Su questo terreno siamo ancora in una fase di passaggio. Ma proprio per questo servono pensiero, rigore e una visione meno episodica del cambiamento.

 

Progettazione climatica degli edifici: le tre priorità per i progettisti nell’era del cambiamento climatico

Andrea Dari
11. Nel nostro articolo abbiamo sostenuto che “se il clima corre più veloce, il progetto non può restare fermo”. Tradotto in termini concreti, quali sono le tre priorità immediate che oggi un progettista dovrebbe mettere al centro del proprio lavoro?

Felice Squitieri

La prima priorità è progettare non solo sul passato, ma sul futuro plausibile. Il rischio climatico deve entrare all’inizio del progetto, non alla fine come verifica accessoria.

La seconda è rimettere al centro il rapporto tra edificio e luogo: microclima, ombra, acqua, suolo, vegetazione, ventilazione, spazio pubblico. Non bastano edifici efficienti; servono luoghi più intelligenti, più temperati, più vivibili.

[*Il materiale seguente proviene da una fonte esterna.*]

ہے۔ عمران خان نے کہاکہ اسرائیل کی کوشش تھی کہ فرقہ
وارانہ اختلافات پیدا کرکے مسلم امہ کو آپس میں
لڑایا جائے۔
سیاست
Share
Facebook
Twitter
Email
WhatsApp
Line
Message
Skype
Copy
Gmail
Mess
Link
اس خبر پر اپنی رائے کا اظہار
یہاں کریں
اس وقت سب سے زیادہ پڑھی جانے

La terza, che per me è la più importante, è restituire all’architettura la sua natura di infrastruttura sociale. Un progetto non è sostenibile solo quando consuma meno. Lo è anche quando fa perdere meno tempo, riduce attriti quotidiani, migliora il benessere, avvicina funzioni, rende più semplice e più umana la vita materiale delle persone.

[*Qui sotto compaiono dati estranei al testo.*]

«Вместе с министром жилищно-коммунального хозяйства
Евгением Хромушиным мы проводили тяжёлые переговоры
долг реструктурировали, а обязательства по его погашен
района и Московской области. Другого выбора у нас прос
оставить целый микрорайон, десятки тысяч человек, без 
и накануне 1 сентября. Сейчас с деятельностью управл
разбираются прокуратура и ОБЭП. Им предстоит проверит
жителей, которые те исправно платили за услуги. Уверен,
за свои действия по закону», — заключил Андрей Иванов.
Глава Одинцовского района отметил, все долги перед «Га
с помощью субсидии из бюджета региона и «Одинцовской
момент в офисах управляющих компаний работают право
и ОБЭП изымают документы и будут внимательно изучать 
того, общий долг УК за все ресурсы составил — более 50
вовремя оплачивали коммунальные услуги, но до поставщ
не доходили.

Ed è qui che entra il tema della rigenerazione reale dei tessuti urbani. Se dobbiamo adeguarci a standard ambientali, climatici e socio-economici nuovi, allora non basta aggiornare il singolo manufatto: bisogna ripensare lembi di città dentro una organicità fisiologica del cambiamento. Le città sono organismi viventi, contenitori di vita. E se non cambiano, se non respirano, finiscono per produrre proprio quel malessere diffuso che oggi avvertiamo sempre di più.

 

Architettura e incertezza: come cambia la progettazione sostenibile tra resilienza, clima e trasformazioni sociali

Andrea Dari
12. Ultima domanda: per lei la progettazione sostenibile del prossimo futuro sarà soprattutto una progettazione più efficiente, oppure una progettazione più capace di reggere l’incertezza?

Felice Squitieri

Sarà entrambe le cose, ma la qualità decisiva sarà la capacità di reggere l’incertezza. L’efficienza resta fondamentale, ma da sola non basta più a definire la bontà di un progetto. Oggi un edificio, un’infrastruttura, un pezzo di città valgono davvero se riescono a restare abitabili, affidabili, dignitosi e giusti mentre il contesto cambia.

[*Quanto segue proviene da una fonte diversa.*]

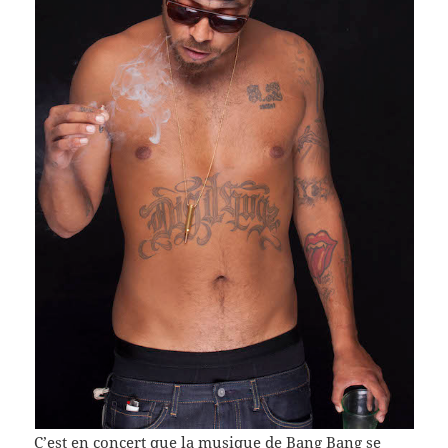
C’est en con­cert que la musique de Bang Bang se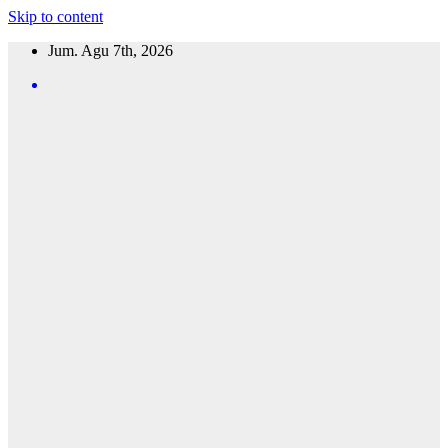
Skip to content
Jum. Agu 7th, 2026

In fondo è questo il punto che mi sta più a cuore. L’architettura non è mai soltanto costruzione di spazio. È costruzione di possibilità umane. È il modo in cui una società decide se proteggere, dissipare o migliorare il tempo di vita delle persone. Per questo continuo a pensare che il compito più alto del progetto non sia semplicemente quello di essere più efficiente, ma di essere più saggio, più sensibile, più capace di equilibrio.

Perché una transizione ridotta a mercato o a prestazione sarebbe una transizione mutilata. Una transizione vera, invece, sarà quella capace di tenere insieme energia, ambiente, società, territorio e tempo. E allora sì, il clima tornerà a essere ciò che in fondo è sempre stato: non un tema esterno all’architettura, ma una delle sue matrici più profonde.